Bologna hat die Beinamen La Dotta, La Grassa und La Rossa: die Gelehrte, die Fette und die Rote. Rot wegen der vorherrschenden Farbe in der Stadt, gelehrt wegen der Wissenschaften und fett – der Grund ist unübersehbar, wenn man von der Piazza Maggiore in eine der Seitenstraßen einbiegt, in der sich die Geschäfte mit den Lebensmittel aneinanderreihen, nur unterbrochen von Bars, Restaurants und Haushaltswarenläden. Mit jedem Schritt riecht es anders: hier nach Fisch und dort nach Brot, links nach Fleisch und rechts nach Kaffee, weiter vorne nach Käse.

Die Schinken hängen schwer in den Schaufenstern. Das Brot stapelt sich. Gläser mit Sugo werden ausgestellt. Hände greifen in Körbe mit Pasta, um sie abzuwiegen für die Kundschaft – und überall Menschen. Sie drängen sich durch die Gassen, stehen Schlange in den Läden, probieren und kaufen ein. Das ist hier alles kein Schauspiel, keine Ausstellung für Touristen; hier wird konsumiert und degustiert, hier wird genossen und später zu Hause gekocht.

Aber erst gibt es noch einen caffè.

Espresso und Cola mit Buch und Blick auf die italienische Stadt

Eataly | In Bologna gibt es einen Freizeitpark – für Essen. Das verwundert nicht in einer Stadt, in der ganze Straßenzüge sich nur mit Essen beschäftigen – und in einem Land, in dem Quizshows produziert werden, die sich den Namen von Gerichten und Kochtechniken widmen.

Ich fahre in diesen Park, eine Mischung aus Messe, Supermarkt, Fressmeile und Phantasialand. Vor der Tür hockt ein Truthahn auf dem Zaun. Er weiß nicht, dass im Gebäude seine Kameraden auf Paninis gereicht werden. Zwei Meter weiter streicheln Kinder Kühe. Ihre Eltern stehen daneben und denken an Mozzarella und Schmortopf.

Ich trete ein. Man kann auf Bonbons wippen, eine Maccheroni-Rutsche hinunterrutschen und auf mit Pudding gefüllten Hörnchen reiten. Und man kann essen, die ganze italienische Speisekarte rauf und runter.

Karussel mit Süßwaren, auf denen man reiten kann

Die Kinder, sie sind hier gut aufgehoben, nicht nur auf dem Cornetto. Neben dem Stand mit den Arrosticini gibt es das Urlometro, das Schrei-o-Meter, in das man hineinschreit – je lauter, desto mehr Lampen leuchten. Das Urlometro entfesselt Kräfte. Kinder brüllen mit hochrotem Kopf in den Gramophontrichter, bis er sich blau färbt.

Daneben und auch sonst überall sitzen Menschen und essen. Es gibt ein reines Eintrittsticket, außerdem ein Ticket Ingresso + Degustatzioni, Eintritt und viermal Probieren, Kinder bis 90 Zentimeter gratis. Ich glaube, das haben hier alle außer mir.

Irgendwo zwischen der Mortadellawelt und dem Balsamico Village, auf dem Weg vom Pasta-Karussell zur Olivenölpresse, muss der Zustieg zum Huhn sein. Das Huhn hat vier Sitze, und man kann mit ihm Wilde-Maus-mäßig hoch oben durch die Halle fahren. Ich bin sehr in der Stimmung, dies zu tun, bin dann aber abgelenkt von einem begehbaren Parmesan.
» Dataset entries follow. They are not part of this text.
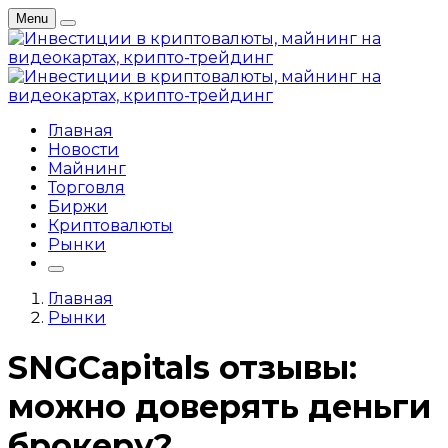
Menu
Главная
Новости
Майнинг
Торговля
Биржи
Криптовалюты
Рынки
Главная
Рынки
SNGCapitals отзывы:
можно доверять деньги
брокеру?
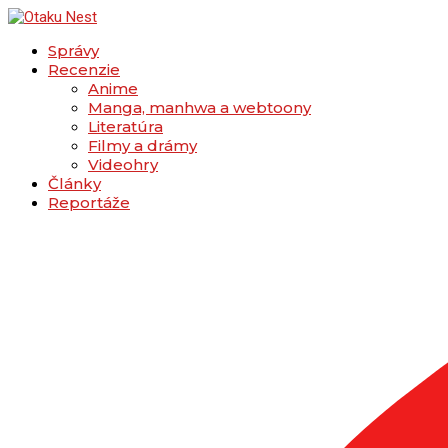
Správy
Recenzie
Anime
Manga, manhwa a webtoony
Literatúra
Filmy a drámy
Videohry
Články
Reportáže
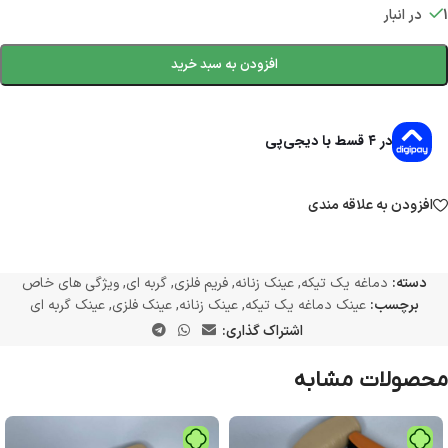
1 در انبار
افزودن به سبد خرید
در ۴ قسط با دیجی‌پی
افزودن به علاقه مندی
دسته:
دماغه یک تیکه
,
عینک زنانه
,
فریم فلزی
,
گربه ای
,
ویژگی های خاص
برچسب:
عینک دماغه یک تیکه
,
عینک زنانه
,
عینک فلزی
,
عینک گربه ای
اشتراک گذاری:
محصولات مشابه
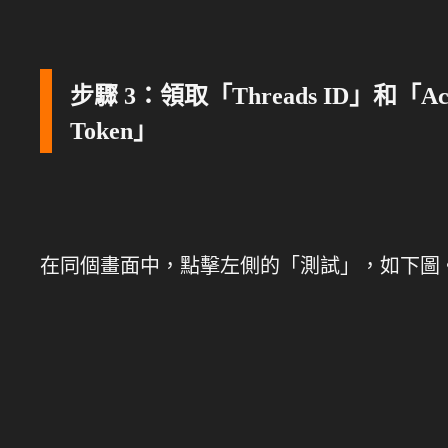
步驟 3：領取「Threads ID」和「Acc
Token」
在同個畫面中，點擊左側的「測試」，如下圖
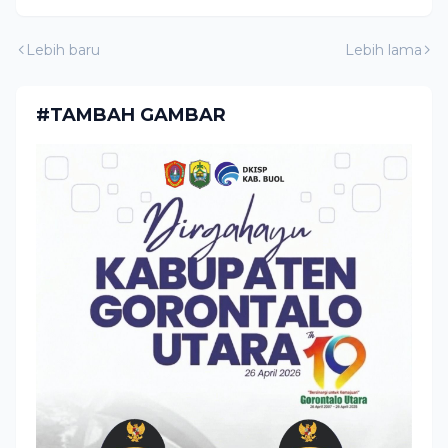
Lebih baru
Lebih lama
#TAMBAH GAMBAR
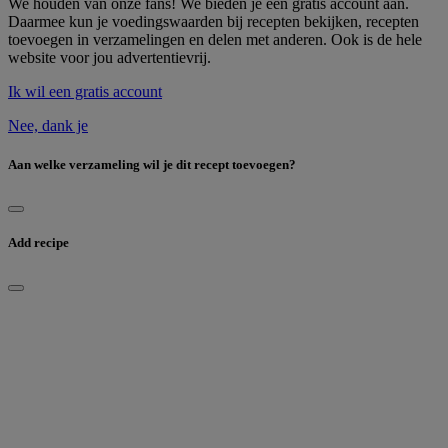
We houden van onze fans! We bieden je een gratis account aan.
Daarmee kun je voedingswaarden bij recepten bekijken, recepten
toevoegen in verzamelingen en delen met anderen. Ook is de hele
website voor jou advertentievrij.
Ik wil een gratis account
Nee, dank je
Aan welke verzameling wil je dit recept toevoegen?
Add recipe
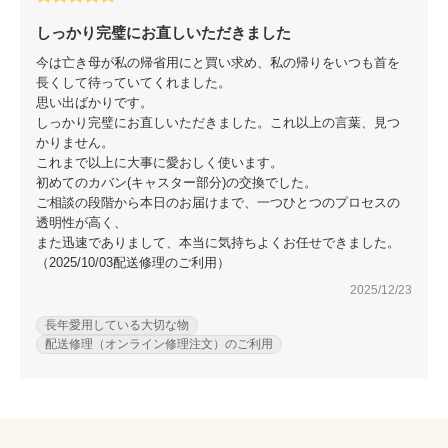
しっかり完璧にお直しいただきました
今は亡き母が私の帰省用にと買い求め、私の帰りをいつも首を
長くして待っていてくれました。
思い出ばかりです。
しっかり完璧にお直しいただきました。これ以上の言葉、見つ
かりません。
これまで以上に大事に愛おしく使います。
初めてのカバン(キャスター部分)の交換でした。
ご相談の段階から本日のお届けまで、一つひとつのプロセスの
透明性が高く、
また迅速でありまして、本当に気持ちよくお任せできました。
（2025/10/03配送修理のご利用）
2025/12/23
長年愛用している大切な物
配送修理（オンライン修理注文）のご利用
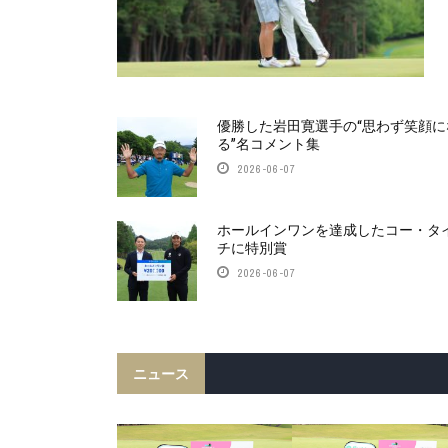
優勝した岩田寛選手の“思わず笑顔に
る”名コメント集
2026-06-07
ホールインワンを達成したコー・タ
チに特別賞
2026-06-07
ニュース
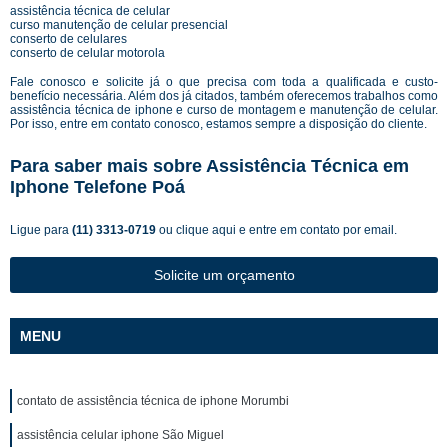
assistência técnica de celular
curso manutenção de celular presencial
conserto de celulares
conserto de celular motorola
Fale conosco e solicite já o que precisa com toda a qualificada e custo-
benefício necessária. Além dos já citados, também oferecemos trabalhos como
assistência técnica de iphone e curso de montagem e manutenção de celular.
Por isso, entre em contato conosco, estamos sempre a disposição do cliente.
Para saber mais sobre Assistência Técnica em
Iphone Telefone Poá
Ligue para
(11) 3313-0719
ou
clique aqui
e entre em contato por email.
Solicite um orçamento
MENU
contato de assistência técnica de iphone Morumbi
assistência celular iphone São Miguel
Der Parmesan erinnert an Darmkrebsaufklärung in der Innenstadt, ein gelbes Röhrensystem mit Löchern und Polypen. Familien wandern hindurch und spielen fangen.
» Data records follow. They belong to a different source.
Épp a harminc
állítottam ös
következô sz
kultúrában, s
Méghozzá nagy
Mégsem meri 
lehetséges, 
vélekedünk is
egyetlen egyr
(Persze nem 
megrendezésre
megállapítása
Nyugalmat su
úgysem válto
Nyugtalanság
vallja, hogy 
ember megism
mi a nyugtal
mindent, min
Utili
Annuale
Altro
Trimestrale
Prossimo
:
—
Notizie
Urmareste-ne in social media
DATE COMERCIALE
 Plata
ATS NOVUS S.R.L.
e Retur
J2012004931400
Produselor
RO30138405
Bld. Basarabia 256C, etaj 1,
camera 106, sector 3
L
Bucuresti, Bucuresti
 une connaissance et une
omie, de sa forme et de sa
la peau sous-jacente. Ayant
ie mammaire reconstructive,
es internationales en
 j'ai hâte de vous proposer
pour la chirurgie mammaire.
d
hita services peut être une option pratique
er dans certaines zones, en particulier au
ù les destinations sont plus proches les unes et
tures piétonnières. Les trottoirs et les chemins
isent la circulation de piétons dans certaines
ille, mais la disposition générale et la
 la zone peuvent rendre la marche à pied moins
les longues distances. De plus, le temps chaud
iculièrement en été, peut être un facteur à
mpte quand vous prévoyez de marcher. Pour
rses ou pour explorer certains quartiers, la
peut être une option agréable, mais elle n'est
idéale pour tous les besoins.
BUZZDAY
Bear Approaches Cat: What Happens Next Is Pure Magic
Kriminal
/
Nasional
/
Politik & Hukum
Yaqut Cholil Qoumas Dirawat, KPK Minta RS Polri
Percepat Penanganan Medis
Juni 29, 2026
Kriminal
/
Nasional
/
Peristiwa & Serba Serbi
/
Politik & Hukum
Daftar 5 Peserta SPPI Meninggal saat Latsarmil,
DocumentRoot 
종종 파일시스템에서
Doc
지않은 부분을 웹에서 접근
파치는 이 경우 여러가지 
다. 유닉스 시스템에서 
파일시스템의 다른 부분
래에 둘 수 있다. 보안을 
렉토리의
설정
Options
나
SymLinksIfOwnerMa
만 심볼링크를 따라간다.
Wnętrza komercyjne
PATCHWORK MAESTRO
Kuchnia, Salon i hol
Beim Rausgehen sehe ich, dass der Zustieg zum Huhn in der Luna Farm ist. Aber jetzt habe ich keine Lust mehr. Ich habe Einkäufe am Arm, Pasta und Sugo, Risotto und Tomatencreme. Ich habe zehn Euro Eintritt gezahlt, um fünfzig Euro für italienische Lebensmittel auszugeben. Aber egal, ich habe die ersten Weihnachtsgeschenke und überhaupt: Es war ein Erlebnis.
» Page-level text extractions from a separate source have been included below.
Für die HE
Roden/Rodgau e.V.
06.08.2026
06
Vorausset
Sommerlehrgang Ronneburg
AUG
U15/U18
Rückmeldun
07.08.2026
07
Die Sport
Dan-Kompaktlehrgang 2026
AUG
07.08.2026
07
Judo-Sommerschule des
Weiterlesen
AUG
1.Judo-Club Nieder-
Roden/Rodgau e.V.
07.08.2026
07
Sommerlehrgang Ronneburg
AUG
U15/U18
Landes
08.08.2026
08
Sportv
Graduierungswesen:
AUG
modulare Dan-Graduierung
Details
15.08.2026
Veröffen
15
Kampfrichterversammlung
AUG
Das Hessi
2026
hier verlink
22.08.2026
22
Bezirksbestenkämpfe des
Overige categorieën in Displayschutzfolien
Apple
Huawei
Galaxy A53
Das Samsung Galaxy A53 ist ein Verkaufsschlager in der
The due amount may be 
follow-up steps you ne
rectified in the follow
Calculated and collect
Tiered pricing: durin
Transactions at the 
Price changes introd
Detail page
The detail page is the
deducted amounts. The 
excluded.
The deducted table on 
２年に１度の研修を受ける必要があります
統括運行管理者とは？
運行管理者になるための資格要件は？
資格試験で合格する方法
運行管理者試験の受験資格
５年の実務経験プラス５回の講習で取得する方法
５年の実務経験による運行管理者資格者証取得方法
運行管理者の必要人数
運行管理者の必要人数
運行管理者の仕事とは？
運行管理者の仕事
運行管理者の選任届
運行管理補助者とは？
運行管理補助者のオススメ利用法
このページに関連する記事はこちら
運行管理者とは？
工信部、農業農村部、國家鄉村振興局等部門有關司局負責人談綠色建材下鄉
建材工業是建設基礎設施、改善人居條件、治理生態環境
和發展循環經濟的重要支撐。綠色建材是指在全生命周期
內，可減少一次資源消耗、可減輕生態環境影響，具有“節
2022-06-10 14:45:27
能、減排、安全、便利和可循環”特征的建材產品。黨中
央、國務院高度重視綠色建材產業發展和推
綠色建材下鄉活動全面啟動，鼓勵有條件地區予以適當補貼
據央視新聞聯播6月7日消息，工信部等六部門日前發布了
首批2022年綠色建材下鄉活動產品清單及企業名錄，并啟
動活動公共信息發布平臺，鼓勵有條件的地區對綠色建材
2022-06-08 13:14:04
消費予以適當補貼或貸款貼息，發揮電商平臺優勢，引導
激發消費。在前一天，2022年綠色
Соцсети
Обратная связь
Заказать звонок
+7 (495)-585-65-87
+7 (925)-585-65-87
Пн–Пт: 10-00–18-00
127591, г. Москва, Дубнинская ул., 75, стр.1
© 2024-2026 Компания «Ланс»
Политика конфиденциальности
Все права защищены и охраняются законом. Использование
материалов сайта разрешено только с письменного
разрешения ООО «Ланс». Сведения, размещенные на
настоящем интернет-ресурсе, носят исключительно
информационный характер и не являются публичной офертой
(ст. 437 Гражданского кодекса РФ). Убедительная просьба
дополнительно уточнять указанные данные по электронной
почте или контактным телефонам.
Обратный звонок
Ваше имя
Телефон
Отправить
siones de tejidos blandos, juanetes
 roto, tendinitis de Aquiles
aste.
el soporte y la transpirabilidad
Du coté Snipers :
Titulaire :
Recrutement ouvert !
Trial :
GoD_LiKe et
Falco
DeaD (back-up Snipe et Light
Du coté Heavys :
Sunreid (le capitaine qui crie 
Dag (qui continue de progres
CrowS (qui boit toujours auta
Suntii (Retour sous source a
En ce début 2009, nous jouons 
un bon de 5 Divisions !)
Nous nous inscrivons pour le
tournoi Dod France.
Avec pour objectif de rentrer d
Herbstsommerwehmut | Ich stelle fest, dass fast schon November ist, wenn ich nach Hause kommt. Jedenfalls wird heftig Herbst sein nördlich der Alpen. Das wird unerfreulich, auch wenn natürlich auch hier in Italien Herbst ist. Aber es ist ein anderer Herbst, ein weniger herbstiger Herbst. Es ist ein Sommerherbst mit goldenen Blättern und T-Shirt.